Rachel’s boyfriend, Andrew Benner, moved in with us three years ago, and his sister, Taylor, who is now sixteen, also moved in shortly after, so that for the last three years the house has been fully occupied. Last spring Rachel and Andrew became engaged and they told us they wanted to live with us and eventually take care of us in our old age, and take care of Nely, and we thought this a good idea. We had the wedding a month ago, on May 6. We have had to add to the house, and this project is nearly complete. Last year, in July and then in December, I had total hip replacements, and spent my five weeks’ recuperation looking on while Mordechai drew up our plans during the summer and watching the work go forward during December and January. I am feeling very well after my surgeries, and hope to be able to work for several more years, part time, if possible. Over the years I’ve published articles and attended professional meetings but, working full time since 2003, I have been able to do very little.
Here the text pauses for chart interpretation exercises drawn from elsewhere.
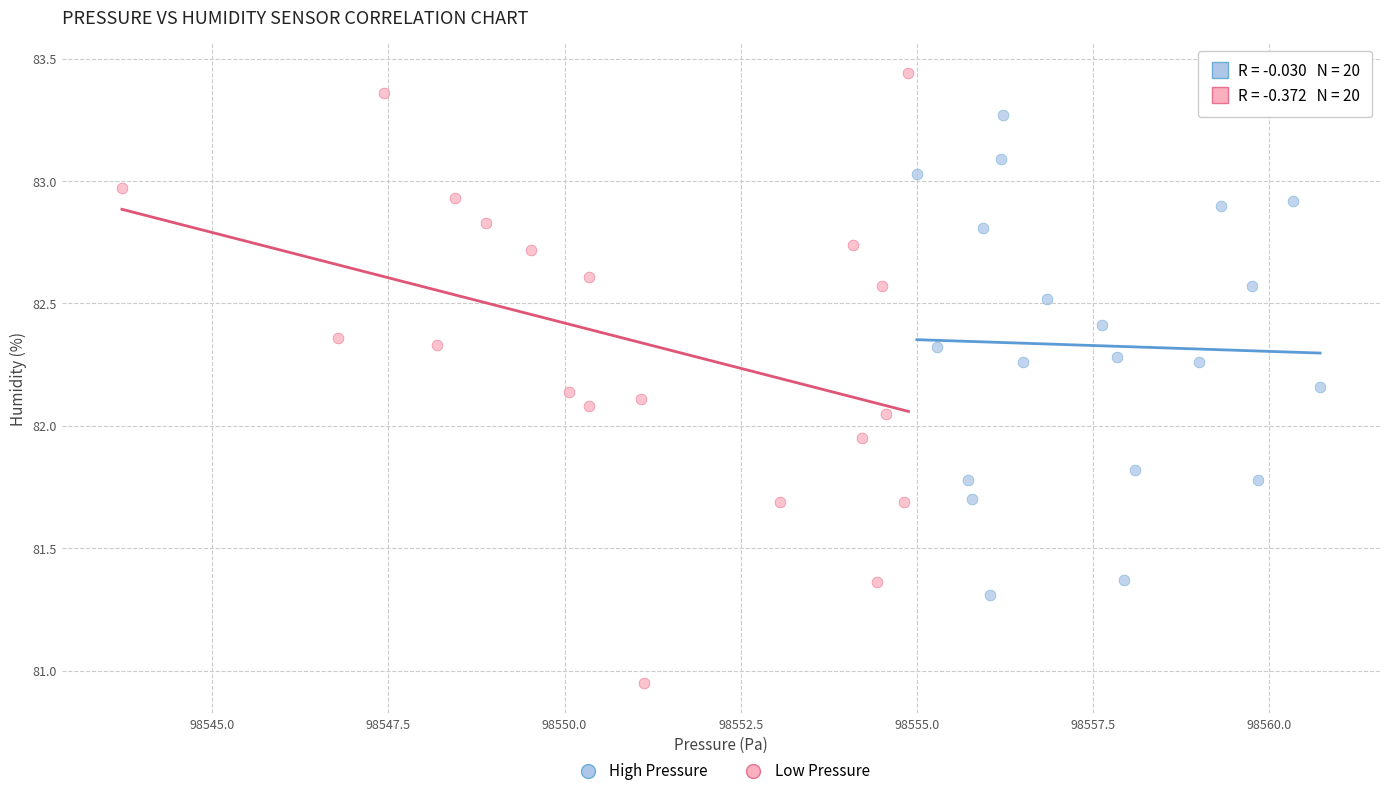

Which series has the widest spread of Y values?

Low Pressure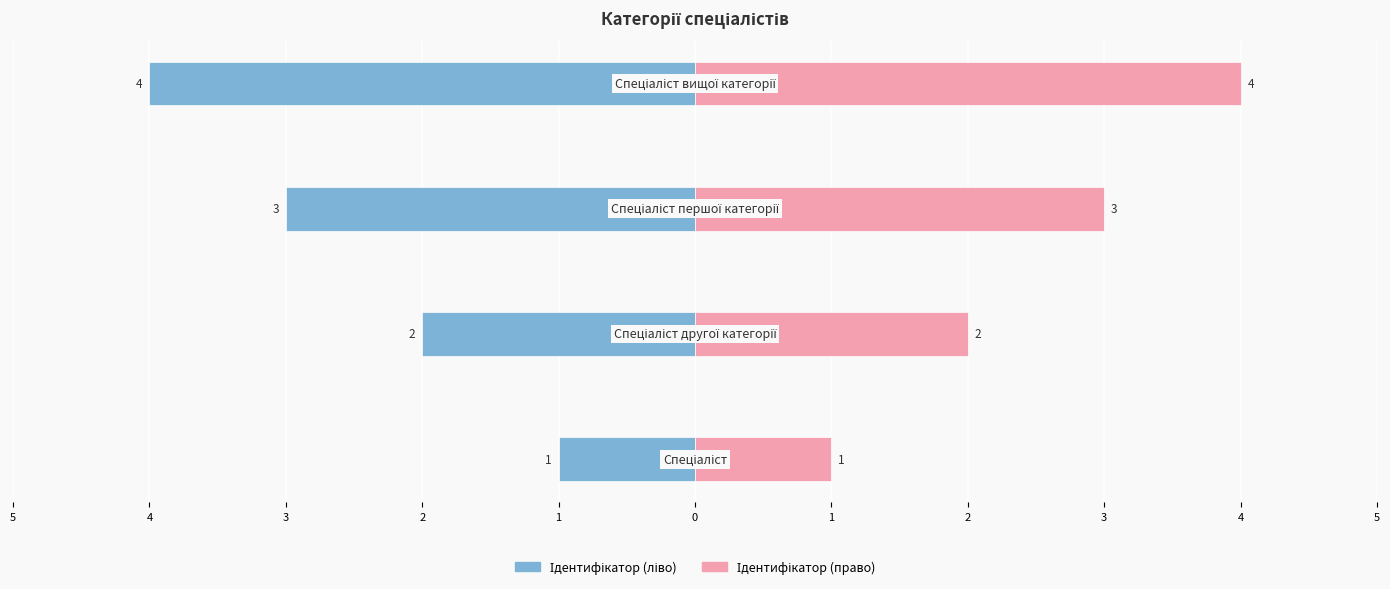

Which series has the largest total across all categories?

Ідентифікатор (право)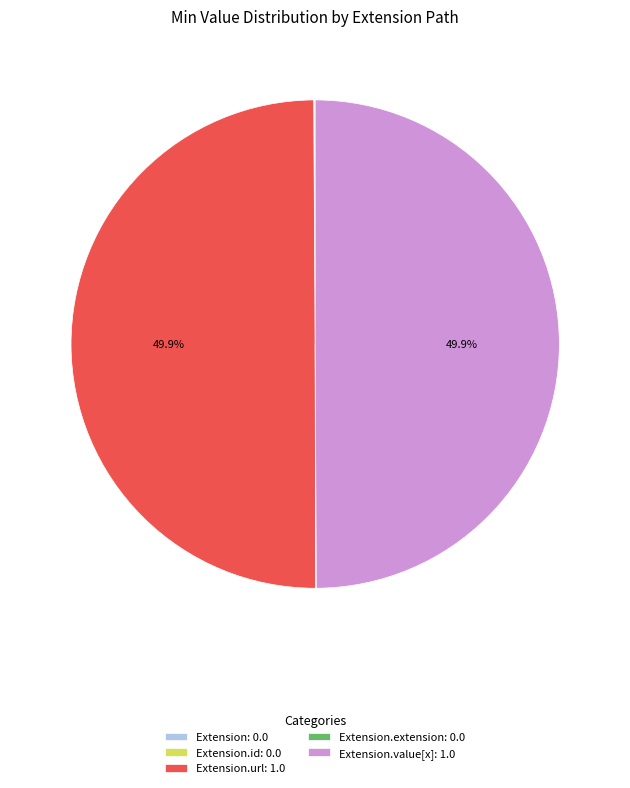

What portion of the pie excludes Extension.url: 1.0?

50.0%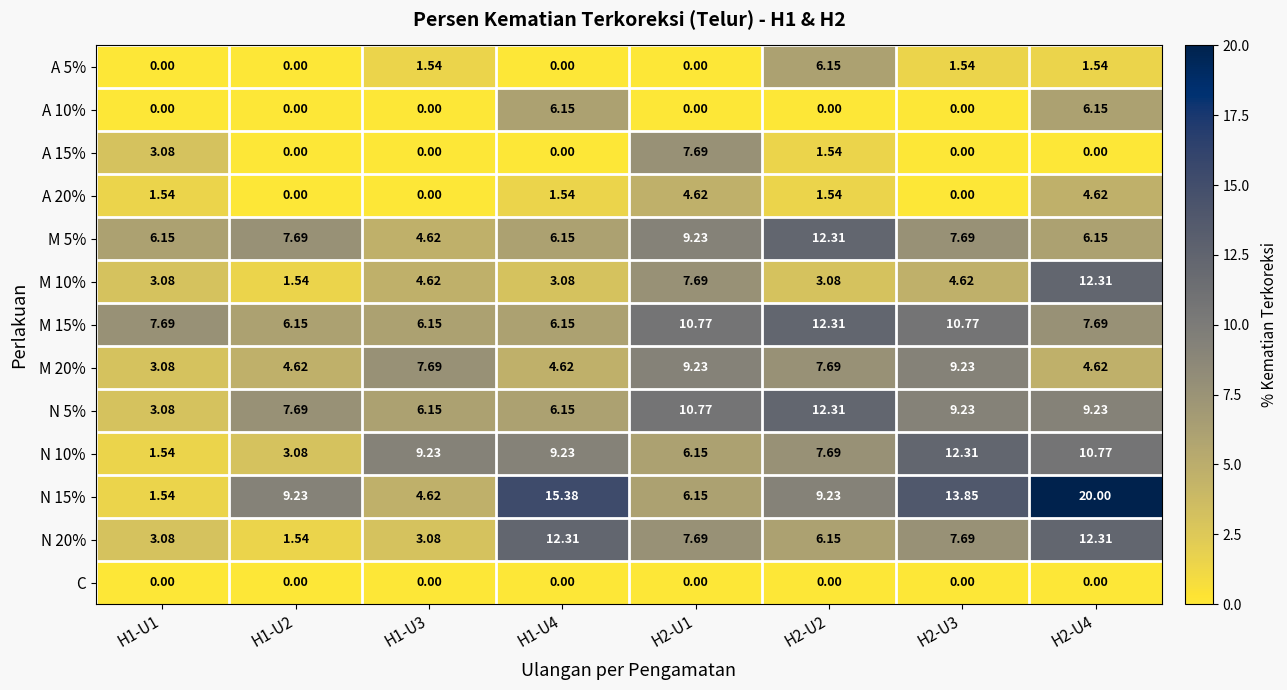

Is the value of N 20% at H1-U2 greater than the value of A 20% at H1-U3?

Yes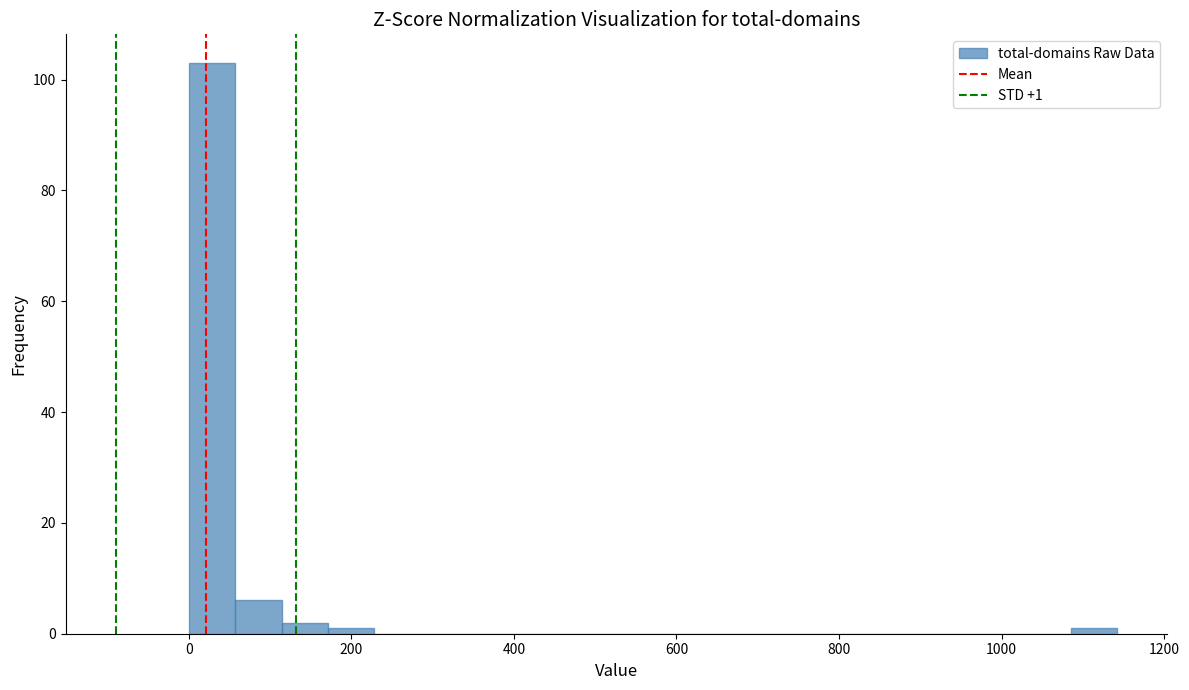

Read against the x-axis, roughly where is the centre of the tallest bar?

20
I am also finally ready for grandchildren, when the time comes.
Judy’s Update (2021)
I just looked at my bio from the 50th reunion, and have a few updates:
I retired at the beginning of 2017 and at the end of 2019 we moved to Heritage Village, in Southbury, CT. We live near my sister, Nancy (Staples '54), and like it very much here. The children are still living in NY, Rachel with her family in Suffern, and Nely in a group home in New City, which she loves. Rachel and Andrew have two little girls, Hailey (8) and Addison (6), both wonderful in every way.